Campbell CS615 Water Content Reflectometers were used to provide continuous values of soil moisture at the three stations. The CS615 is a time-domain measurement device which determines the dielectric constant of soil by measuring the propagation velocity of electromagnetic waves along embedded wave guides. The dielectric constant of soil is predominately dependent upon its water content. Two parallel stainless steel rods serve as the wave guides. The system is somewhat sensitive to the nature of the soil and must be calibrated by periodic gravimetric measurements of soil moisture. There is also a temperature effect which is imposed upon the measurement signal. For the FLATLAND96 deployment the probes were inserted horizontally into the soil at a depth of 2.5 cm. This configuration provided water content information for the top 5 cm of soil.
Periodically throughout the program soil samples were taken at each of the three sites. Triplicate sample of ~ 150 cm3 of soil, from surface to 5 cm depth, were extracted and placed in Tupperware boxes. Immediately on return to the Base each of the fresh samples was homogenized.
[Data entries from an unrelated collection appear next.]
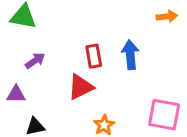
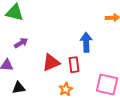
red rectangle: (94, 56) -> (74, 65), moved

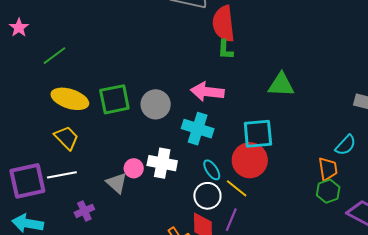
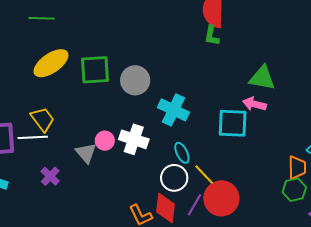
green line: (54, 56) -> (42, 18), turned 30
pink arrow: (207, 92) -> (254, 104), moved, size x0.7
yellow ellipse: (70, 99) -> (51, 63), turned -60
yellow trapezoid: (67, 138) -> (43, 119), moved
red circle: (250, 160) -> (221, 198), moved
purple cross: (84, 211) -> (50, 176), turned -30

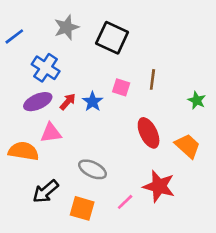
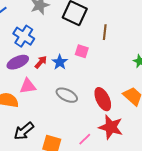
brown line: (152, 79) -> (105, 32), moved
red ellipse: (149, 133) -> (103, 99), moved
gray ellipse: (93, 169) -> (67, 95), moved

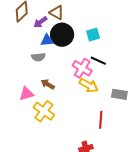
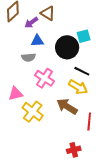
black circle: (62, 35) -> (67, 47), moved
black line: (98, 61) -> (82, 71), moved
pink cross: (82, 68) -> (44, 78), moved
brown arrow: (48, 84) -> (67, 106), moved, size x1.5

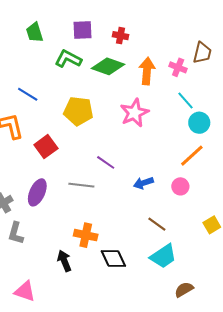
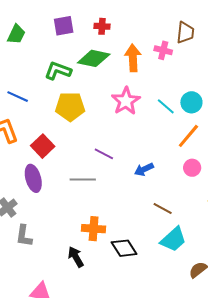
green trapezoid: (34, 32) -> (16, 34), turned -130
green L-shape: (68, 59) -> (58, 71), moved
cyan line: (186, 100) -> (166, 106), moved
pink circle: (180, 186) -> (192, 168), moved
purple ellipse: (37, 192) -> (33, 178), moved, turned -32

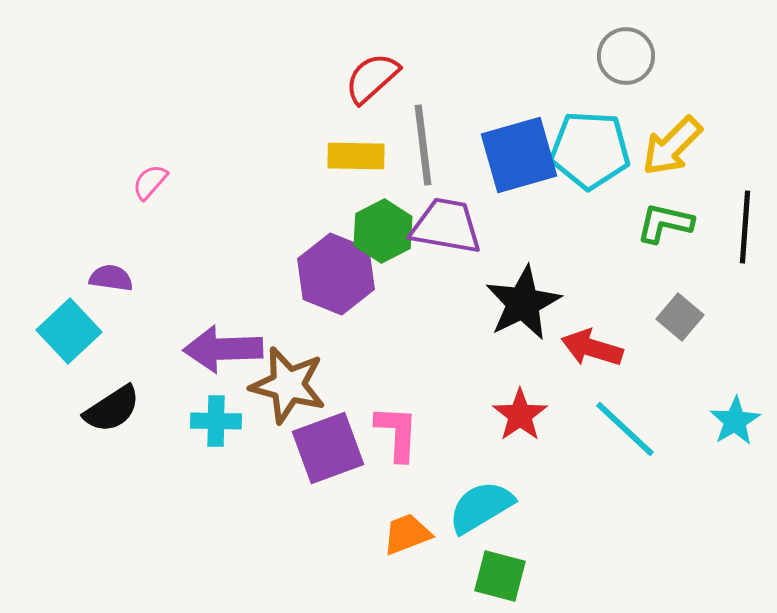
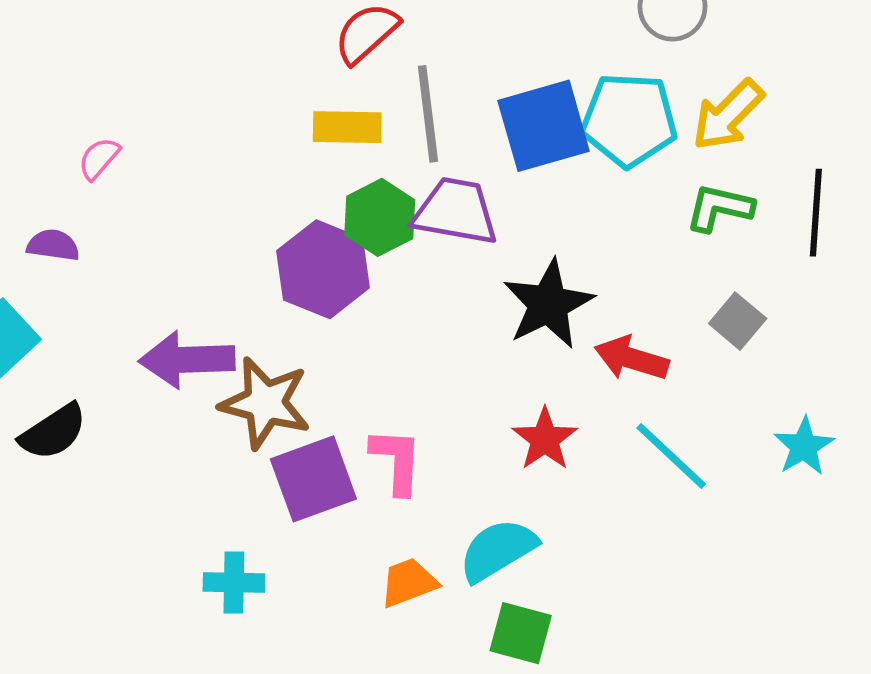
purple semicircle: (111, 278) -> (53, 245), moved
cyan cross: (216, 421) -> (234, 583), moved

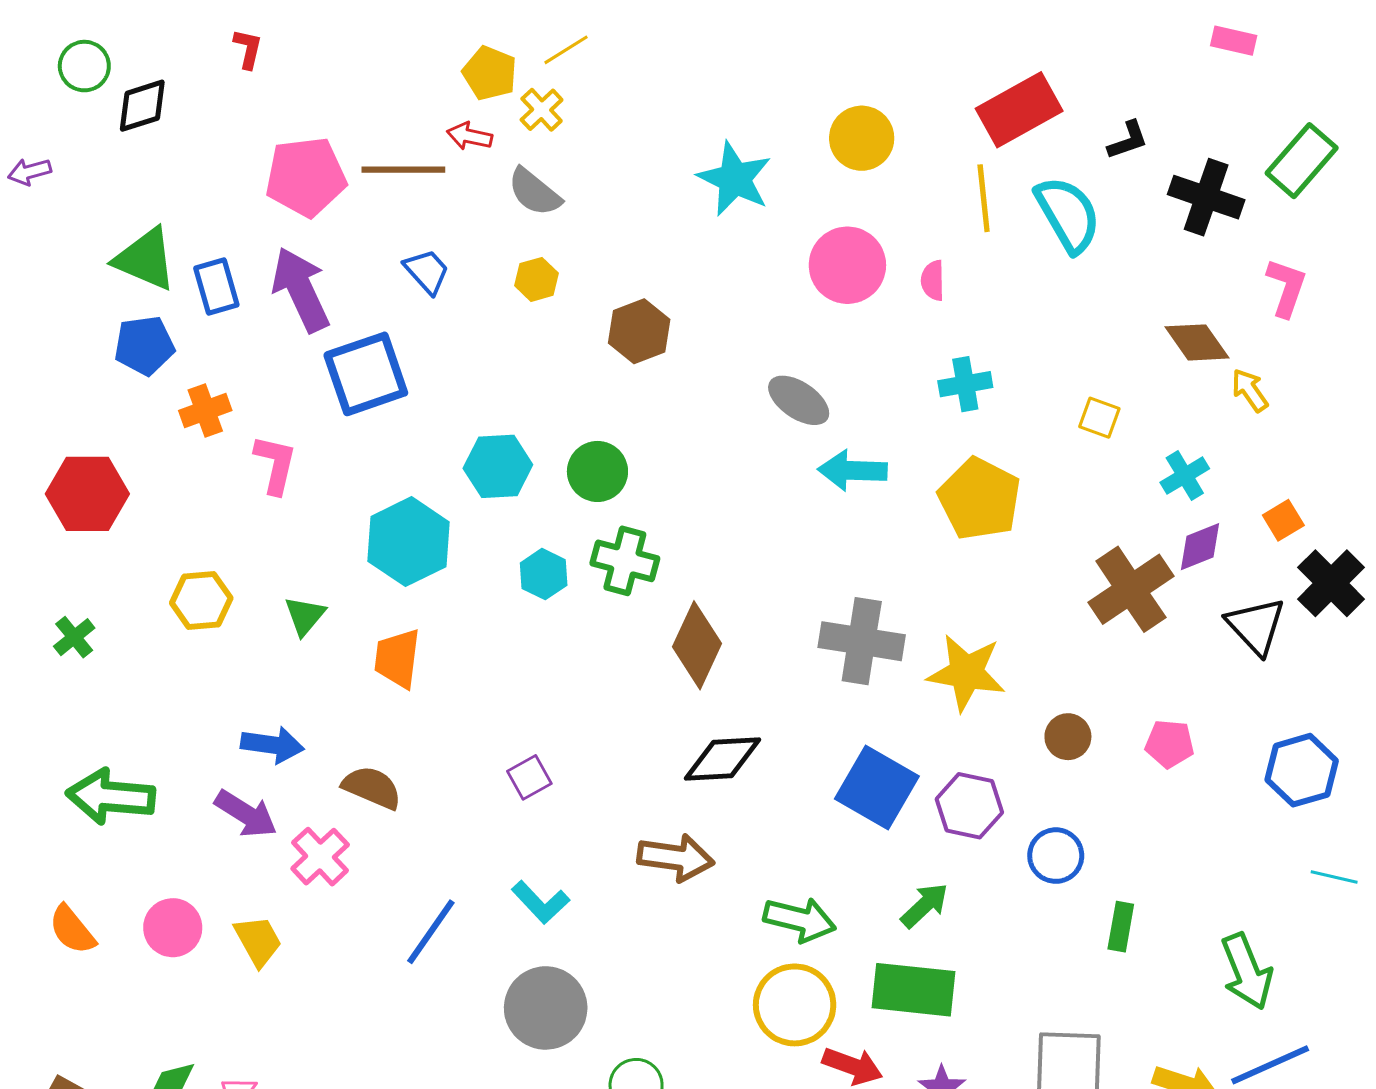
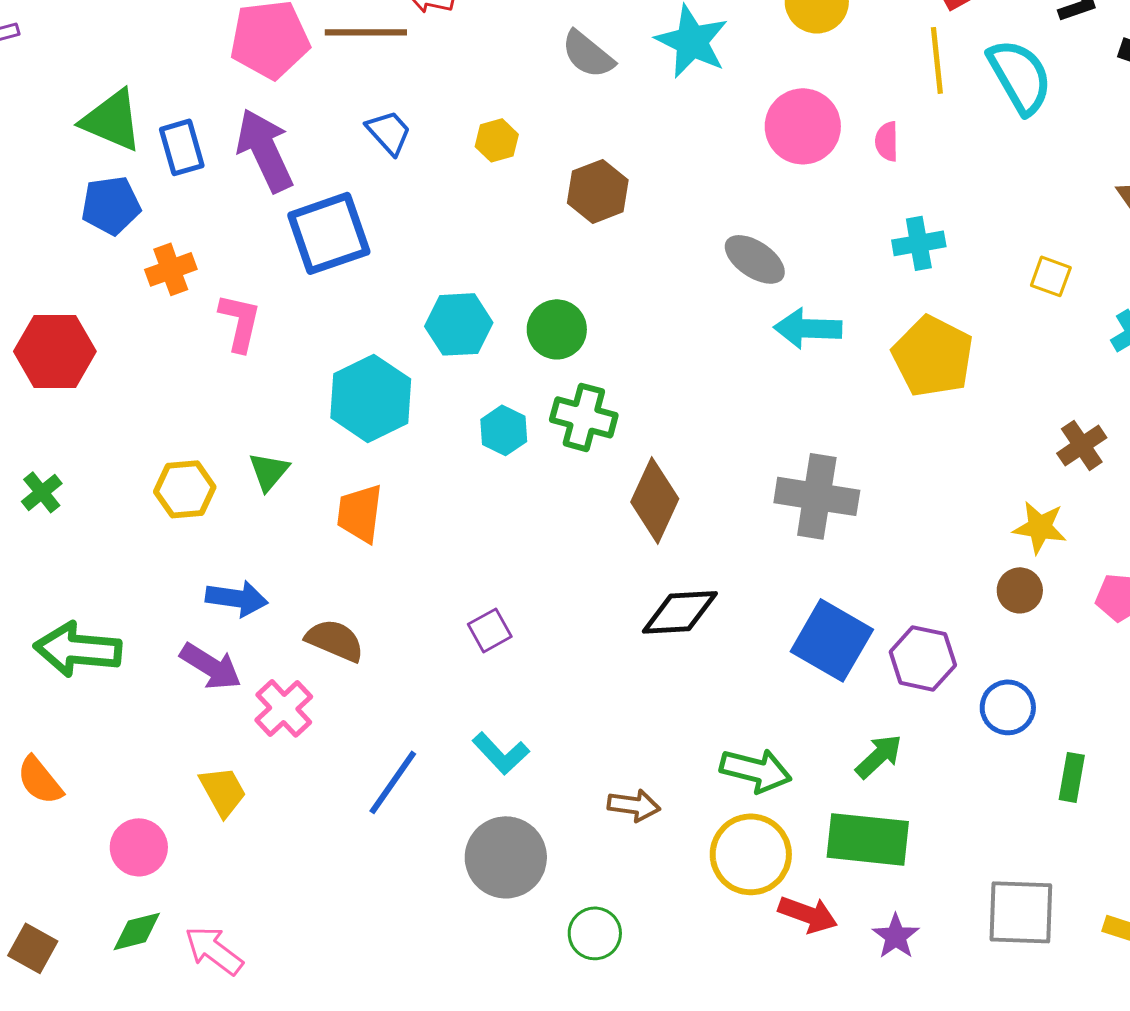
gray semicircle: (534, 192) -> (588, 54), moved
brown cross: (1131, 589) -> (1082, 445), size x0.6
yellow hexagon: (201, 601) -> (185, 489), moved
yellow star: (966, 673) -> (1040, 527), moved, size x0.7
brown arrow: (676, 858) -> (634, 805), moved, size x0.7
pink circle: (173, 928) -> (139, 847), moved

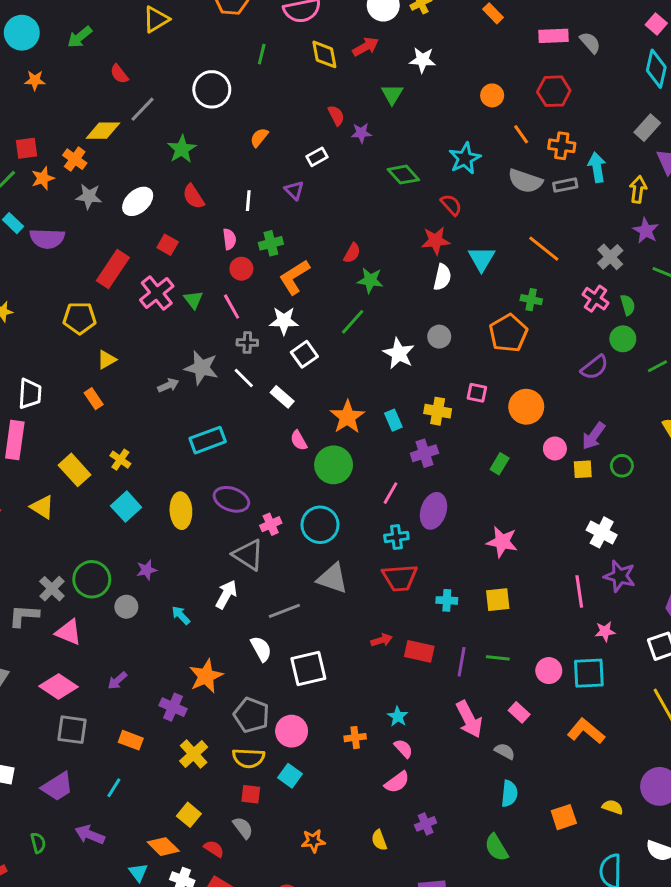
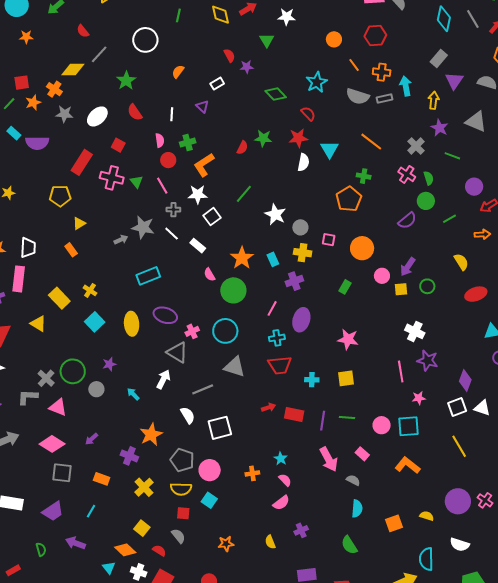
green star: (370, 280) -> (263, 138), moved
pink cross: (157, 293) -> (112, 178), turned -35
gray circle: (439, 337) -> (300, 227), moved

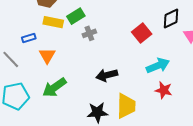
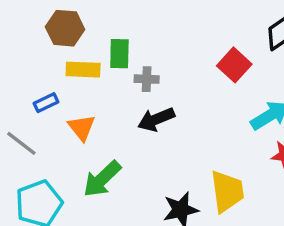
green rectangle: (76, 16) -> (119, 54), turned -48
gray cross: (89, 33) -> (147, 79), turned 32
black arrow: (107, 75) -> (156, 119), moved

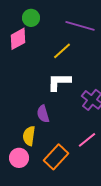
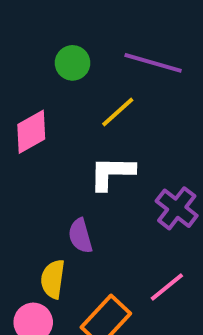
green circle: (31, 18) -> (73, 63), moved
pink diamond: (18, 39) -> (31, 132), moved

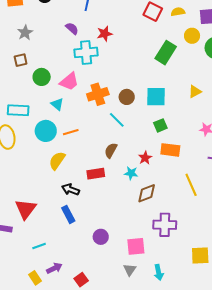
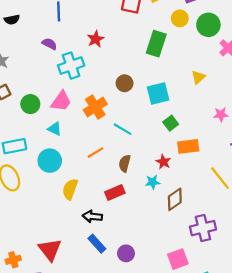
red star: (105, 34) -> (96, 39), moved
brown circle: (127, 97) -> (125, 83), moved
orange line: (71, 132) -> (95, 153), moved
purple circle: (101, 237) -> (126, 253), moved

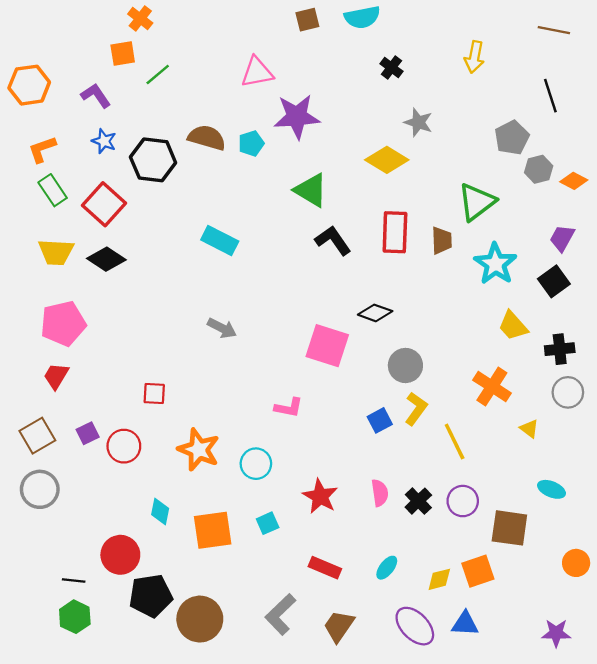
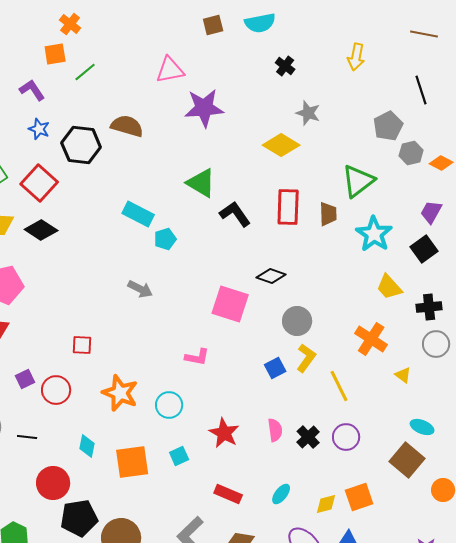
cyan pentagon: (251, 143) -> (165, 239), moved
green triangle: (311, 190) -> (201, 183), moved
brown square: (509, 528) -> (407, 460), moved, turned 32
black line: (74, 580) -> (27, 437), moved

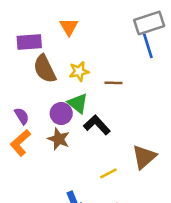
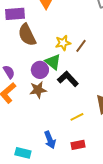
yellow star: (79, 71) -> (63, 43), moved
brown line: (113, 83) -> (81, 46), turned -56
brown star: (59, 139) -> (38, 90), turned -30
Aliquots were weighed and placed in a drying oven at 110oC. After 24 hours of baking the aliquots were reweighed. The average of three samples is reported as the gravimetric soil moisture.
The dry bulk density of the soil was determined for each of the three site. Blocks of soil were carefully excavated from the top 8 cm. These were dried in the oven for several days and then, using the flat blade, shaped to form regular rectangular prisms. These blocks were weighed, and then, using a heat gun, were impregnated with melted Parawax rendering them water impermeable. The volume of the prisms was then determined by displacement by immersing the waterproof soil blocks into a graduated beaker partially filled with water.